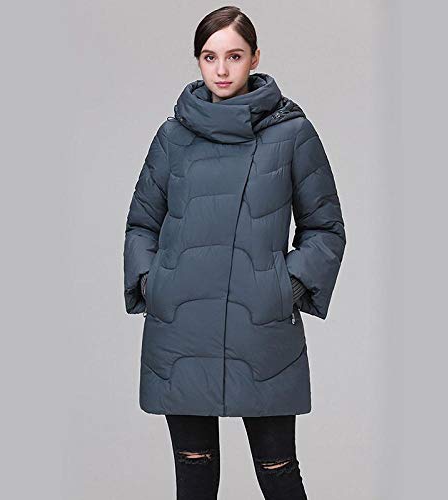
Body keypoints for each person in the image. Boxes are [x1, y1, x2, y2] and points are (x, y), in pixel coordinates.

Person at [123, 5, 346, 499]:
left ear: (255, 58)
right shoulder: (172, 137)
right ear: (197, 61)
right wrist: (154, 284)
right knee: (194, 477)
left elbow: (325, 228)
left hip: (261, 327)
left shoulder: (292, 134)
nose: (221, 70)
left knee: (278, 472)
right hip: (181, 328)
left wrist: (284, 288)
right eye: (210, 57)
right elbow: (142, 224)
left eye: (234, 56)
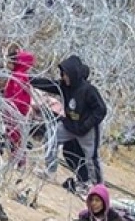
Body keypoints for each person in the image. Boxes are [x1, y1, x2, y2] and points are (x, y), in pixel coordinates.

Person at [31, 54, 107, 186]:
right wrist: (28, 79)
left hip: (87, 129)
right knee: (51, 137)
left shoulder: (89, 90)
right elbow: (48, 84)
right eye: (63, 74)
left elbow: (101, 110)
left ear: (73, 73)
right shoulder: (65, 87)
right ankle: (50, 172)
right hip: (70, 125)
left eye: (65, 74)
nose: (63, 77)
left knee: (91, 158)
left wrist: (86, 125)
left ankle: (98, 187)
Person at [2, 46, 34, 167]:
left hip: (16, 113)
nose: (7, 64)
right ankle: (17, 160)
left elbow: (18, 98)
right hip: (14, 112)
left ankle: (18, 161)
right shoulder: (17, 75)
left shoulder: (19, 77)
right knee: (14, 137)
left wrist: (12, 110)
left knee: (16, 137)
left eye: (9, 62)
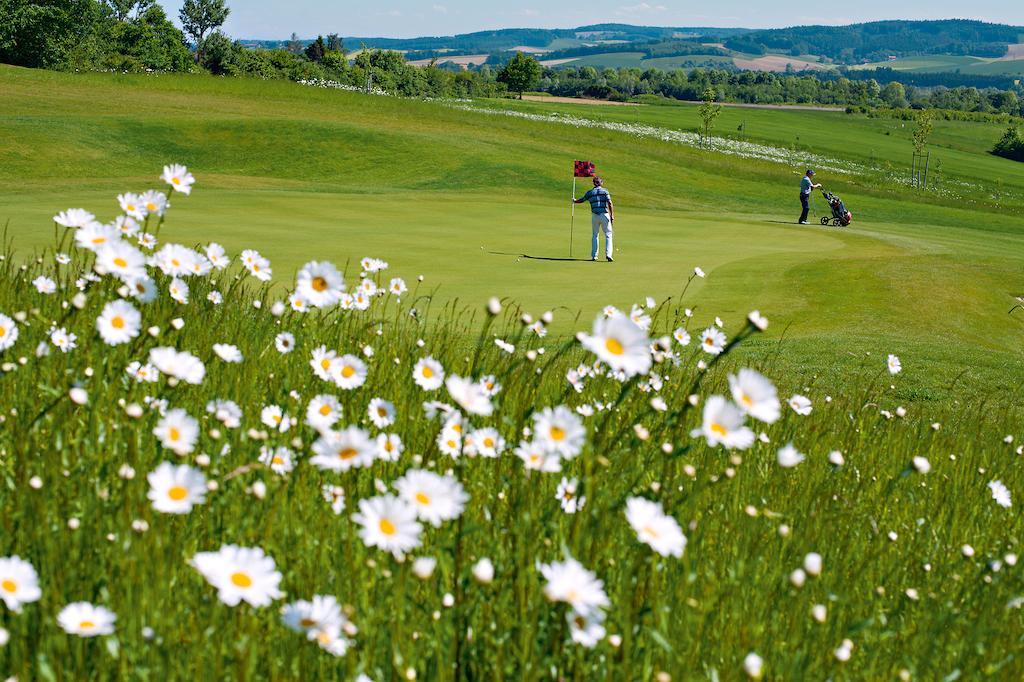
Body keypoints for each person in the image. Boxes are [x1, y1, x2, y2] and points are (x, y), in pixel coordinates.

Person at [574, 176, 614, 262]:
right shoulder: (605, 191)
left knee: (595, 235)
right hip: (604, 215)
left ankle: (594, 256)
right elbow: (610, 203)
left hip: (595, 215)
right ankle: (608, 254)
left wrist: (575, 201)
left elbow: (582, 200)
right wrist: (612, 216)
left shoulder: (590, 192)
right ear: (601, 183)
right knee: (608, 234)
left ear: (594, 183)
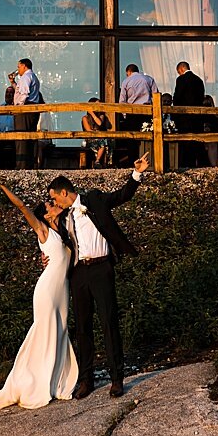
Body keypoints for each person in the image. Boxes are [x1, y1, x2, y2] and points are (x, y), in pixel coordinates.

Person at [42, 154, 148, 399]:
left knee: (108, 321)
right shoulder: (64, 218)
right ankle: (86, 379)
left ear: (65, 192)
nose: (53, 201)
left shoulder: (94, 199)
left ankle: (116, 378)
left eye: (54, 196)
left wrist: (137, 174)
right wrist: (47, 256)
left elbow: (122, 196)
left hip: (101, 269)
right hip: (79, 273)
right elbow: (60, 245)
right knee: (82, 326)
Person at [0, 170, 79, 413]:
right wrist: (1, 184)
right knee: (43, 331)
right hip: (47, 290)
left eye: (52, 201)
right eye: (49, 205)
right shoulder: (43, 231)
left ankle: (56, 380)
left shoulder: (65, 227)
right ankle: (32, 381)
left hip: (62, 289)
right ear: (45, 216)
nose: (53, 204)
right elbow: (22, 207)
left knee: (60, 330)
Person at [117, 64, 158, 163]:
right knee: (148, 136)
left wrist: (125, 115)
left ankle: (133, 161)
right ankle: (150, 160)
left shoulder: (126, 81)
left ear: (128, 72)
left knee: (132, 138)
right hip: (147, 111)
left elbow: (122, 101)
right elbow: (155, 95)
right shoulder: (149, 79)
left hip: (132, 112)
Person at [171, 62, 207, 168]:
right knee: (197, 141)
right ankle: (199, 164)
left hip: (184, 117)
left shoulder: (181, 80)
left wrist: (175, 112)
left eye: (178, 72)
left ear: (182, 69)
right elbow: (201, 97)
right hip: (197, 116)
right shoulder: (199, 80)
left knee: (185, 141)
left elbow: (177, 96)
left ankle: (186, 164)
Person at [13, 58, 43, 169]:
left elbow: (24, 93)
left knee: (22, 138)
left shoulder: (26, 77)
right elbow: (21, 91)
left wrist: (18, 107)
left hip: (25, 110)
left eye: (19, 66)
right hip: (31, 109)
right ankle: (29, 164)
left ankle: (22, 166)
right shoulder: (32, 76)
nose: (18, 69)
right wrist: (13, 83)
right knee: (29, 137)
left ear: (24, 66)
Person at [80, 98, 112, 168]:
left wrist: (93, 115)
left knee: (104, 142)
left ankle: (97, 161)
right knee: (102, 142)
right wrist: (91, 113)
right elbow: (88, 130)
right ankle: (97, 162)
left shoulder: (101, 116)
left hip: (100, 139)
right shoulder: (85, 118)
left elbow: (99, 123)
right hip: (90, 139)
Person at [201, 94, 218, 167]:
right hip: (207, 136)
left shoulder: (216, 114)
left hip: (217, 133)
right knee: (212, 142)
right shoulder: (201, 115)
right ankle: (214, 165)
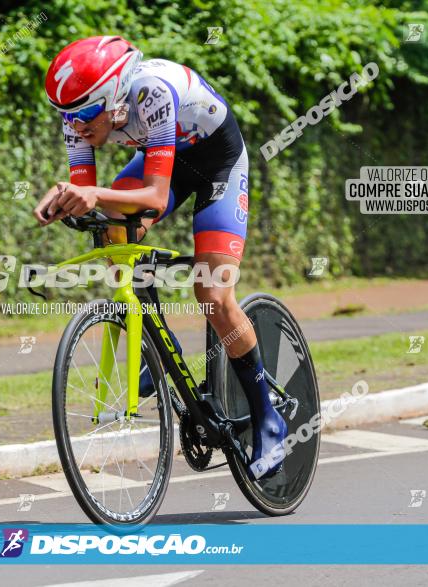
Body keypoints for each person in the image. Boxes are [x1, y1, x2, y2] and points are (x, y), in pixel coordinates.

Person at [32, 35, 286, 478]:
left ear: (113, 101)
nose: (76, 128)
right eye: (66, 118)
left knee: (211, 293)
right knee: (110, 230)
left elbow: (155, 194)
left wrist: (91, 193)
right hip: (163, 157)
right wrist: (68, 199)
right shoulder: (79, 116)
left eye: (85, 117)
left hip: (217, 163)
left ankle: (268, 416)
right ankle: (151, 347)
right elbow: (90, 193)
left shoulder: (152, 93)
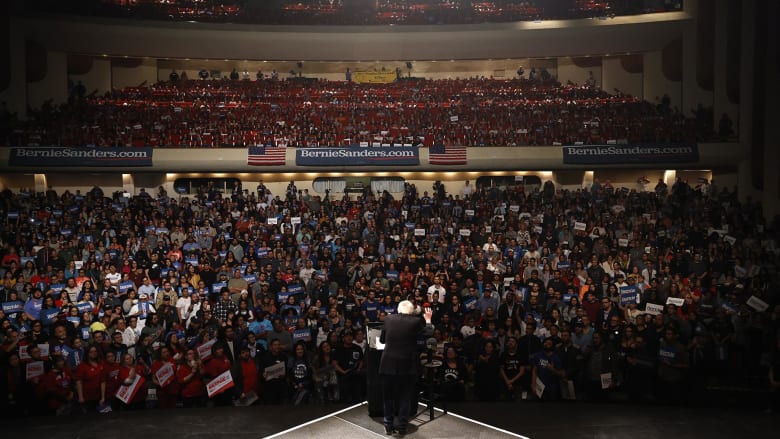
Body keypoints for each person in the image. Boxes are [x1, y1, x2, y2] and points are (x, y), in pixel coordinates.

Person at [378, 300, 433, 436]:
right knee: (404, 397)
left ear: (398, 309)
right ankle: (402, 427)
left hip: (388, 364)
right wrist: (428, 319)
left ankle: (388, 425)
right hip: (407, 365)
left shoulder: (388, 319)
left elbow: (382, 340)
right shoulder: (415, 321)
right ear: (411, 311)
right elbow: (429, 332)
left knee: (388, 397)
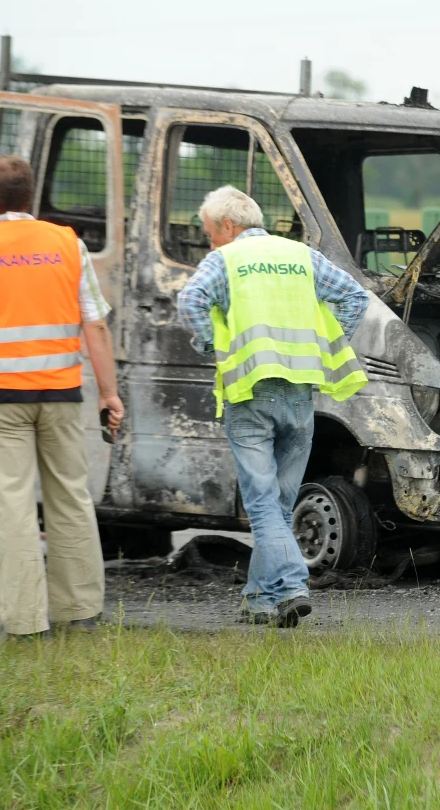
....................
Exercise brief. Without the pictures, give every line above again exactly.

Written reply.
Body keypoints for each person in the image. Boxes are [x1, y1, x2, y2] and points are (x, y), in pixel coordinates.

Person at [123, 5, 346, 499]:
left ear: (255, 58)
right shoulder: (172, 137)
right ear: (197, 61)
right wrist: (154, 284)
right knee: (194, 477)
left elbow: (325, 228)
left hip: (261, 327)
left shoulder: (292, 134)
nose: (221, 70)
left knee: (278, 472)
right hip: (181, 328)
left wrist: (284, 288)
right eye: (210, 57)
right elbow: (142, 224)
left eye: (234, 56)
Body keypoints for each person in the image. Boxes are [x1, y1, x2, y2] and points are (x, y), in pixel coordinates.

Person at [31, 54, 107, 186]:
right wrist: (28, 79)
left hip: (87, 129)
right knee: (51, 137)
left shoulder: (89, 90)
right elbow: (48, 84)
right eye: (63, 74)
left elbow: (101, 110)
left ear: (73, 73)
right shoulder: (65, 87)
right ankle: (50, 172)
right hip: (70, 125)
left eye: (65, 74)
nose: (63, 77)
left knee: (91, 158)
left wrist: (86, 125)
left ankle: (98, 187)
Person at [2, 46, 34, 167]:
left hip: (16, 113)
nose: (7, 64)
right ankle: (17, 160)
left elbow: (18, 98)
right hip: (14, 112)
left ankle: (18, 161)
right shoulder: (17, 75)
left shoulder: (19, 77)
right knee: (14, 137)
left wrist: (12, 110)
left knee: (16, 137)
left eye: (9, 62)
Body keypoints for each person in the image. Boxes are [x1, y1, x2, y2] and points are (x, y), in pixel coordinates.

Person at [574, 176, 614, 262]:
right shoulder: (605, 191)
left knee: (595, 235)
right hip: (604, 215)
left ankle: (594, 256)
right elbow: (610, 203)
left hip: (595, 215)
right ankle: (608, 254)
left wrist: (575, 201)
left elbow: (582, 200)
right wrist: (612, 216)
left shoulder: (590, 192)
right ear: (601, 183)
right knee: (608, 234)
left ear: (594, 183)
Body keypoints for each person in the image. Boxes are [x1, y1, x2, y2] and points are (x, y), in pixel coordinates.

Person at [42, 154, 148, 399]:
left knee: (108, 321)
right shoulder: (64, 218)
right ankle: (86, 379)
left ear: (65, 192)
nose: (53, 201)
left shoulder: (94, 199)
left ankle: (116, 378)
left eye: (54, 196)
left wrist: (137, 174)
right wrist: (47, 256)
left elbow: (122, 196)
left hip: (101, 269)
right hip: (79, 273)
right elbow: (60, 245)
right knee: (82, 326)
Person at [0, 170, 79, 413]:
right wrist: (1, 184)
right knee: (43, 331)
right hip: (47, 290)
left eye: (52, 201)
right eye: (49, 205)
right shoulder: (43, 231)
left ankle: (56, 380)
left shoulder: (65, 227)
right ankle: (32, 381)
left hip: (62, 289)
right ear: (45, 216)
nose: (53, 204)
right elbow: (22, 207)
left knee: (60, 330)
Person at [117, 64, 158, 163]:
right knee: (148, 136)
left wrist: (125, 115)
left ankle: (133, 161)
right ankle: (150, 160)
left shoulder: (126, 81)
left ear: (128, 72)
left knee: (132, 138)
right hip: (147, 111)
left elbow: (122, 101)
right elbow: (155, 95)
right shoulder: (149, 79)
left hip: (132, 112)
Person at [171, 62, 207, 168]:
right knee: (197, 141)
right ankle: (199, 164)
left hip: (184, 117)
left shoulder: (181, 80)
left wrist: (175, 112)
left eye: (178, 72)
left ear: (182, 69)
right elbow: (201, 97)
right hip: (197, 116)
right shoulder: (199, 80)
left knee: (185, 141)
left elbow: (177, 96)
left ankle: (186, 164)
Person at [13, 58, 43, 169]:
left elbow: (24, 93)
left knee: (22, 138)
left shoulder: (26, 77)
right elbow: (21, 91)
left wrist: (18, 107)
left hip: (25, 110)
left eye: (19, 66)
right hip: (31, 109)
right ankle: (29, 164)
left ankle: (22, 166)
right shoulder: (32, 76)
nose: (18, 69)
right wrist: (13, 83)
right knee: (29, 137)
left ear: (24, 66)
Person at [80, 98, 112, 168]:
left wrist: (93, 115)
left knee: (104, 142)
left ankle: (97, 161)
right knee: (102, 142)
right wrist: (91, 113)
right elbow: (88, 130)
right ankle: (97, 162)
left shoulder: (101, 116)
left hip: (100, 139)
right shoulder: (85, 118)
left elbow: (99, 123)
right hip: (90, 139)
Person at [201, 94, 218, 167]:
right hip: (207, 136)
left shoulder: (216, 114)
left hip: (217, 133)
right knee: (212, 142)
right shoulder: (201, 115)
right ankle: (214, 165)
Body keypoints for each person in the image. Boxes are [x1, y1, x2, y2] and points are (x, y), in pixel coordinates.

Person at [32, 35, 286, 478]:
left ear: (113, 101)
nose: (76, 128)
right eye: (66, 118)
left knee: (211, 293)
right knee: (110, 230)
left elbow: (155, 194)
left wrist: (91, 193)
right hip: (163, 157)
right wrist: (68, 199)
right shoulder: (79, 116)
left eye: (85, 117)
left hip: (217, 163)
left ankle: (268, 416)
right ankle: (151, 347)
right elbow: (90, 193)
left shoulder: (152, 93)
Body keypoints for each person in the image. Boxes are [x1, y1, x2, y2] and points are (x, y), in pixel coordinates.

Person at [378, 300, 433, 436]:
right knee: (404, 397)
left ear: (398, 309)
right ankle: (402, 427)
left hip: (388, 364)
right wrist: (428, 319)
left ankle: (388, 425)
right hip: (407, 365)
left shoulder: (388, 319)
left elbow: (382, 340)
right shoulder: (415, 321)
right ear: (411, 311)
right elbow: (429, 332)
left knee: (388, 397)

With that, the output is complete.